John Gizzage Fraizer Esqr. being appointed Assistant to the Quarter Master General, for the District of Prospect and Winter hill, he is to be obeyed as such.

Col. Starke of New Hampshire, having complain’d that through mistake, or inadvertency in the Court, which was appointed to settle the Rank of the regiments, and Officers of this army, he had not Justice done him, even upon the principle which they themselves had laid down, for their Government in that matter; The General orders that the Brigadier and the six Field Officers, who composed that Court, do sit to morrow morning at Nine ’OClock, to enquire into the Cause of this Complaint, at the same time of Col. Doolittle, who has also expressed some dissatisfaction on Account of his Rank, can urge any thing new to the Court, he may be heard; The Court are desired, likewise, to settle the rank of the Officers of the Rifle Companies, posted at Roxbury.2

Varick transcript, DLC:GW.

1For a discussion of the mutiny of the Hannah’s crew see GW to John Langdon, 21 Sept. 1775, n.1. GW may also have remitted many of the other punishments. Phineas Ingalls, a Massachusetts soldier, wrote in his journal for 23 Sept.: “About 9 twelve Marblehead men are to be whipped—20 lashes each.

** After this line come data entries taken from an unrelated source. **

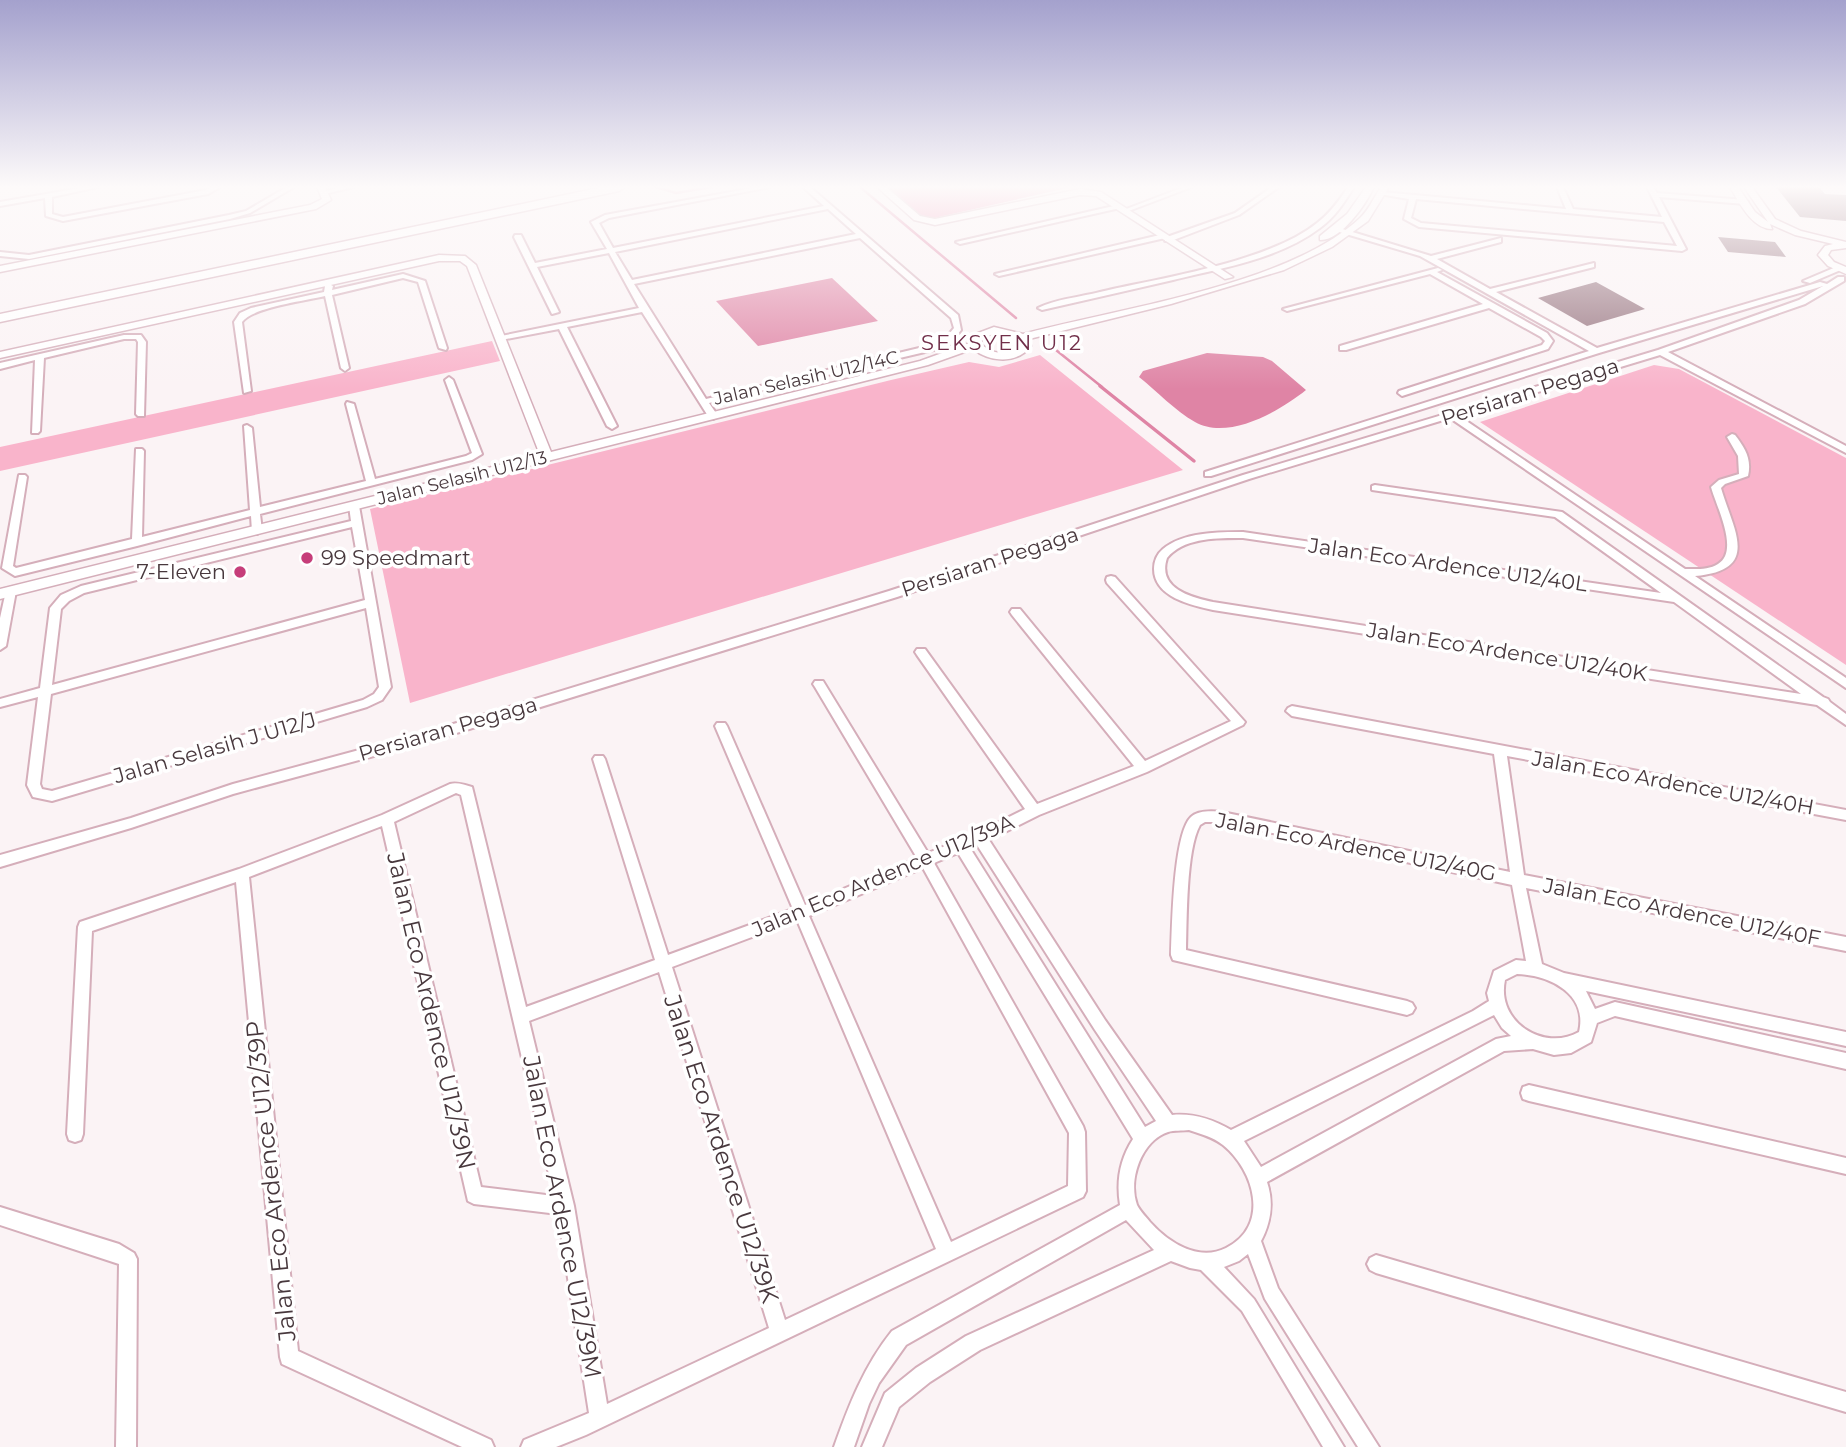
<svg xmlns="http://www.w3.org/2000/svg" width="1846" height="1447" viewBox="0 0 1846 1447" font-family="Montserrat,sans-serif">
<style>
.green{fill:#f9b4cb}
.forest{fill:#ee91b2}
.water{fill:#df84a5}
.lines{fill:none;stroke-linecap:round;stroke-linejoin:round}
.stream-far1{stroke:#df84a5;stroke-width:2.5}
.stream{stroke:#df84a5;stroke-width:3.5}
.building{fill:#96727e}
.minor-casing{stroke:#d5aeba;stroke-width:4}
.tertiary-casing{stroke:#d5aeba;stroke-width:3}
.motorway-casing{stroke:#d5aeba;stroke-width:3}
.minor{fill:#fff;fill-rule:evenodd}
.tertiary{fill:#fff;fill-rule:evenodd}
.motorway{fill:#fff;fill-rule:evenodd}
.poi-dot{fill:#c63e7a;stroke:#fff;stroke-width:2.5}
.labels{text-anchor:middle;stroke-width:7;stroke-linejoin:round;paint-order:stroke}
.far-street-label{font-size:18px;fill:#48383d;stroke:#fff}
.far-quarter-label{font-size:21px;letter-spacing:2px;fill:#712e49;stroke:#fff}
.street-label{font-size:21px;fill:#48383d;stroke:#fff}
.poi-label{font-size:21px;fill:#48383d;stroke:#fff;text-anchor:start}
.near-street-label{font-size:24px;fill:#48383d;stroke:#fff}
</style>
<rect width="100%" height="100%" fill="#fbf3f5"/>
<!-- green -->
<g class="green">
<path d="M492,341L500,361L0,471V447Z"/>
<path d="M1040,355L1183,470L410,703L370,509L891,380L969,362L999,367Z"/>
<path d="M1654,365L1679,369L1846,458V665L1480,422Z"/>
</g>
<!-- forest -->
<path class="forest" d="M887,187H1072L930,219L922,216Z"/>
<!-- water -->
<g class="water">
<path d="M832,278L878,321L758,346L716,301Z"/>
<path d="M1207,353L1263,357L1272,361L1306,390C1280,411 1228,441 1195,422C1175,411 1157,391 1139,377L1143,371Z"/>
</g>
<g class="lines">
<!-- stream-far1 -->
<g class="stream-far1">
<path d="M656,187L676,193L712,187"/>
<path d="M860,187L1016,318"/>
<path d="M1051,346L1102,387"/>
</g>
<!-- stream -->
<path class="stream" d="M1100,386L1194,461"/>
</g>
<!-- building -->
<g class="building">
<path d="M1776,187H1819L1825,194L1846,195V221L1800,217Z"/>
<path d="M1718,237L1775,242L1786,257L1728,252Z"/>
<path d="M1596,282L1645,309L1587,326L1538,298Z"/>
</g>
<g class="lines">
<!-- minor casing -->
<g class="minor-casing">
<g id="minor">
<path d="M86,187H98L52,197V214L63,217L206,190L213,187H220L208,194L63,221L46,216L45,198L0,206V202Z"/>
<path d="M287,187H294L250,213L230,219L29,259L0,256V252L29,255L229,215L246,211Z"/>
<path d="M342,187H354L324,194L321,192Z"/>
<path d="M758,187H770L609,218L599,223L613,248L824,206L803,187H810L958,315L961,330L950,344L942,348L709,403L718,416L713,419L708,416L642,312L567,327L617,426L612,429L607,426L559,329L501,340L497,338L501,336L639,308L609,253L537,267L559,312L552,314L514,237L515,235H521L535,263L607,249L591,222L605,215ZM828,209L856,234L632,280L615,252ZM860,238L951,318L954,328L944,340L936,344L706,399L634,284Z"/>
<path d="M1184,187H1192L1126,212L1121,211Z"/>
<path d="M1272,187H1279L1239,215L1171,241H1165V238L999,276L995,274L1164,234L1167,237L1235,213Z"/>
<path d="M1348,187H1354C1344,203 1335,217 1320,228C1279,259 1222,268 1173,280C1130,290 1086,300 1042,310L1038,308C1055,299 1081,297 1100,292C1160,278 1269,262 1317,223C1330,213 1339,201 1348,187Z"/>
<path d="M1557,187H1563L1573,209L1662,217L1647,187H1653L1657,193L1745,200L1748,202L1745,204L1659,197L1686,249L1682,251L1419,227L1404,219L1409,199L1379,194L1382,192L1566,209ZM1416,199L1664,222L1677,246L1421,223L1411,218Z"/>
<path d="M1118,205L1120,206V208L960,244L956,242Z"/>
<path d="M1336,227L1431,256L1501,238V242L1437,259L1490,289L1594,263V267L1496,292L1597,348L1820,282L1827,284L1838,277H1844V281L1805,304L1668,352L1846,446V453L1660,355L1459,416L1685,569C1696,569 1709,570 1718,564C1740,551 1716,506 1711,487L1719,480L1739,474L1738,456L1727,437L1732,434L1735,435C1745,448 1752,459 1748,476L1725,484L1721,488C1733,530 1762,570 1695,576L1846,678V688L1450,418L1249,479L897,597L437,739L233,794L131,828L0,867V855L131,818L233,784L437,729L889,591L1243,475L1658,350L1799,300L1823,286L1599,353L1211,476H1205V472L1589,351L1420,256L1336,231Z"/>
<path d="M1836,267L1843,269L1810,283L1803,281Z"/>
<path d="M1438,268L1442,270L1437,272L1547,333L1553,341L1548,349L1402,396L1398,393L1399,391L1542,345L1545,341L1541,337L1489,308L1346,350H1340V346L1483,304L1430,274L1287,311L1283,309Z"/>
<path d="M403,274L425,281L447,348L446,350L439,348L418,282L403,278L332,295L349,368L345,371L341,368L325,296C305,301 253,307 242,322L251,391L244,393L234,322L240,313L251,308L324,292L325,286L329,284L333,286L332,290Z"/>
<path d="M124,335H141L146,342L144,416H138L136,414L138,342L136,339H124L44,358L40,431L38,433H32L35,360L0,369V363Z"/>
<path d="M449,377L453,380L482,454L472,460L260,514L262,531L257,534L252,531L251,516L137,546L15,576L2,568L19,475H25L27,477L13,566L16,568L132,539L136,449H142L144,451L142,537L250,510L244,426L247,425L252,428L260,507L366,481L346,404L347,402L354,404L375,479L466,456L472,453L445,380Z"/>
<path d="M1375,485L1562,512L1823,697L1828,699L1830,702L1846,714V725L1817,705L1213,610C1191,605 1154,597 1154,569C1154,561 1157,554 1163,549C1183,532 1218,532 1243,532L1661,593L1555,517L1372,490V486ZM1243,538L1674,602L1801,694L1213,602C1190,597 1157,588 1167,558C1184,537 1219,538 1243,538Z"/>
<path d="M354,503L359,506L391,687L382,700L367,707L52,801L33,797L27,785L38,697L0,707V699L40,688L50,608L61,595L81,586L351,521L349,506ZM352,527L365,600L52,685L61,609L69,601L84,593ZM366,608L379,687L374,694L363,700L52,791L42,789L40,784L51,694Z"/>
<path d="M1111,576L1115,577L1245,722L1243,725L1147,772L1039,815L989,840L1105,1020L1172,1115C1193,1113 1212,1119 1231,1130L1473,1011L1489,1001L1487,993L1494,971L1516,960L1526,961L1512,885L1222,822H1205L1200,825C1186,850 1187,920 1186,950L1407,1001L1412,1003L1415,1008L1412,1013L1407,1015L1173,960L1171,955C1172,929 1173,834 1191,817C1198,810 1213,811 1222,812L1510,872L1494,754L1292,716L1286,711L1288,708L1292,706L1846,810V820L1507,756L1524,875L1846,937V951L1526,888L1542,964L1564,973L1846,1032V1046L1586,991L1595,1009L1615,1002L1846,1053V1069L1615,1016L1597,1023L1591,1042L1571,1053L1554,1055L1533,1049L1504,1051L1267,1182C1274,1203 1271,1222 1261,1241L1278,1288L1379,1447H1358L1265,1299L1248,1254L1239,1261L1224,1267L1254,1299L1344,1447H1323L1242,1311L1201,1270L1190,1268L1171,1261L980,1350L930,1382L899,1407L882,1447H862L885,1393L916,1368L966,1336L1154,1250L1126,1220L906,1345L879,1383L869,1404L854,1447H834C849,1405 864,1366 892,1331L1120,1205C1116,1181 1120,1159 1133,1139L958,853L934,863L1083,1126L1085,1132L1086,1191L1083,1197L586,1435L556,1447H521L524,1440L589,1413L558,1214L474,1204L468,1201L382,826L249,877L298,1351L491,1440L494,1447H462L282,1364L280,1357L236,882L92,931L83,1134L81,1140L75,1142L69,1140L67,1134L78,927L80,922L239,869L382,815L450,784C457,782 465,785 472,787L473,791L526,1007L655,960L593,759L595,756H603L605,759L668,955L793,909L715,726L717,723H725L727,726L805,905L917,858L815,687L813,684L815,681H823L928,853L975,834L1025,809L917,655L915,652L917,649H925L1037,804L1134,766L1012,615L1010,612L1012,609H1020L1145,761L1231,721L1107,583L1106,580L1107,577ZM456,793L461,795L554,1196L481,1187L394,822ZM977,845L1095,1030L1156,1121L1145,1127L970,848ZM923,868L1069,1133L1068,1186L951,1242L809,916ZM797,920L936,1249L785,1320L672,967ZM659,972L769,1328L607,1404L574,1206L529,1021ZM1517,974C1550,975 1588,994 1579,1032C1544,1052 1496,1022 1505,980ZM1494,1015L1502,1028L1511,1036L1496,1039L1261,1167L1244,1141ZM1189,1130C1201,1134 1213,1137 1223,1145C1255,1171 1270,1226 1226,1248C1198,1262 1168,1242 1150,1222C1146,1217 1140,1211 1137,1205C1128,1180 1141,1141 1168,1132C1174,1130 1182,1131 1189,1130Z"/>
<path d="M11,587L16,591L6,646L0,650V618L6,591Z"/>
<path d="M1529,1085L1846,1158V1174L1529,1101L1523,1099L1521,1093L1523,1087Z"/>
<path d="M0,1207L119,1244L134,1253L137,1259L136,1447H116L119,1264L0,1225Z"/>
<path d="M1376,1255L1846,1392V1412L1376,1273L1370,1270L1367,1264L1370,1258Z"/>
</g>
</g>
<!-- tertiary casing -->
<g class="tertiary-casing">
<g id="tertiary">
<path d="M317,187H325L331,200L316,209L0,272V266L310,205L322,199Z"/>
<path d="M877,187H886L920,216L935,219L1080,189L1101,192L1233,277L1225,279L1096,196L1080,195L935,225L914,220Z"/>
<path d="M1366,187H1374C1366,204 1341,241 1320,240V236L1347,214Z"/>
<path d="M1381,187H1389L1368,221L1332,247L1284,270L1171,304L1029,339L1031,346C1017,364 991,363 973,349L928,365L0,599V589L540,455L467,266L460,261H439L0,358V352L439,255L465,256L476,265L551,452L920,361L970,343L973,335L994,327L1023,334C1119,308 1287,286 1360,218C1369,210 1374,197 1381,187ZM995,333L1014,337L1021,342V345C1008,356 993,355 981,344L982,339Z"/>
<path d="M1730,187H1738L1755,212L1768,222L1744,187H1752L1775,219L1801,231L1846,242V248L1831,250L1828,255L1834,262L1846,267V274L1828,266L1818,255L1825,246L1833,244L1795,235L1770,224L1772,229C1752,229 1739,202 1730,187Z"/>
</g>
</g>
<!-- motorway casing -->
<g class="motorway-casing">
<path id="motorway" d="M603,187H625L619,191L0,322V314Z"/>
</g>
<!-- minor -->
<use href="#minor" class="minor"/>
<!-- tertiary -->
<use href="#tertiary" class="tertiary"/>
<!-- motorway -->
<use href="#motorway" class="motorway"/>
</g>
<!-- sky -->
<linearGradient id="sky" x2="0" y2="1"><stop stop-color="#a4a1cd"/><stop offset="0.48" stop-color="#fdfafa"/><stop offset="1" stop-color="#fdfafa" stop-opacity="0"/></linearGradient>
<rect width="1846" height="389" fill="url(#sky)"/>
<!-- markers -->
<g class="poi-dot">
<circle cx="307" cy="558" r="7"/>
<circle cx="240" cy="572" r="7"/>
</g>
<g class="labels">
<!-- far-street labels -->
<g class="far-street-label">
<text transform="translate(806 378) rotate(-13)" y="6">Jalan Selasih U12/14C</text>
<text transform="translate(462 478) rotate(-14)" y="6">Jalan Selasih U12/13</text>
</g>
<!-- far-quarter labels -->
<g class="far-quarter-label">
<text x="1002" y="350">SEKSYEN U12</text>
</g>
<!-- street labels -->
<g class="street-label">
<text transform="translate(1530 392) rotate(-17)" y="7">Persiaran Pegaga</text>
<text transform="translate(990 562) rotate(-18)" y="7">Persiaran Pegaga</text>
<text transform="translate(1448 565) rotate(8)" y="7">Jalan Eco Ardence U12/40L</text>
<text transform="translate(1507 652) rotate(9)" y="7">Jalan Eco Ardence U12/40K</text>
<text transform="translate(448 729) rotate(-16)" y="7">Persiaran Pegaga</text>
<text transform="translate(215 748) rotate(-16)" y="7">Jalan Selasih J U12/J</text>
<text transform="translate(1673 783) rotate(10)" y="7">Jalan Eco Ardence U12/40H</text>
<text transform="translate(1356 847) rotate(11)" y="7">Jalan Eco Ardence U12/40G</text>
<text transform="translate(883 876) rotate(-23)" y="7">Jalan Eco Ardence U12/39A</text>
<text transform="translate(1682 912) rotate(11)" y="7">Jalan Eco Ardence U12/40F</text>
</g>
<!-- poi labels -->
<g class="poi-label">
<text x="321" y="565">99 Speedmart</text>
<text x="226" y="579" text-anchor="end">7-Eleven</text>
</g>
<!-- near-street labels -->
<g class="near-street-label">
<text transform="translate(431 1011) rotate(77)" y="8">Jalan Eco Ardence U12/39N</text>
<text transform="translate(721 1149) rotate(72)" y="8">Jalan Eco Ardence U12/39K</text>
<text transform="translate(271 1181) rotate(-96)" y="8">Jalan Eco Ardence U12/39P</text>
<text transform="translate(562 1217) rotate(79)" y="8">Jalan Eco Ardence U12/39M</text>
</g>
</g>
</svg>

One only was whipped” (“Ingalls Journal,” description begins M.V.B Perley, ed. “Revolutionary War Journal, Kept by Phineas Ingalls of Andover, Mass., April 19, 1775–December 8, 1776.” Essex Institute Historical Collections 53 (1917): 81–92. description ends 87). Significant variations of some of the crewmen’s names appear in Artemas Ward’s orderly book (MHi): Searle for Seales, Pattraw for Peltro, Gufford for Jeffery, Hallrain for Alcrain, Stennis for Hannis, Kilby for Kelly, Shorke for Sharpe, Fessenden for Tessenden, Leo for Lee, Newell for Neivelle, Dana for Dailey, Pembrick for Pendrick, and Melzard for Metyard.

2For the appointment and report of the court on the settlement of rank, see General Orders, 5 and 20 Aug. 1775. John Stark (1728–1822), a veteran of Robert Rogers’s Rangers, became colonel of the 1st New Hampshire Regiment in the spring of 1775. He resigned his commission in March 1777 but returned to duty a few months later to lead an independent New Hampshire force at the Battle of Bennington. Congress appointed Stark a brigadier general in October 1777, and he served to the end of the war. Stark’s complaint to the court on the settlement of rank involved a dispute over precedence with Col. Jonathan Brewer. See General Orders, 25 Sept. 1775. Ephraim Doolittle apparently remained dissatisfied with his ranking as twenty-fourth among the colonels. He resigned in October.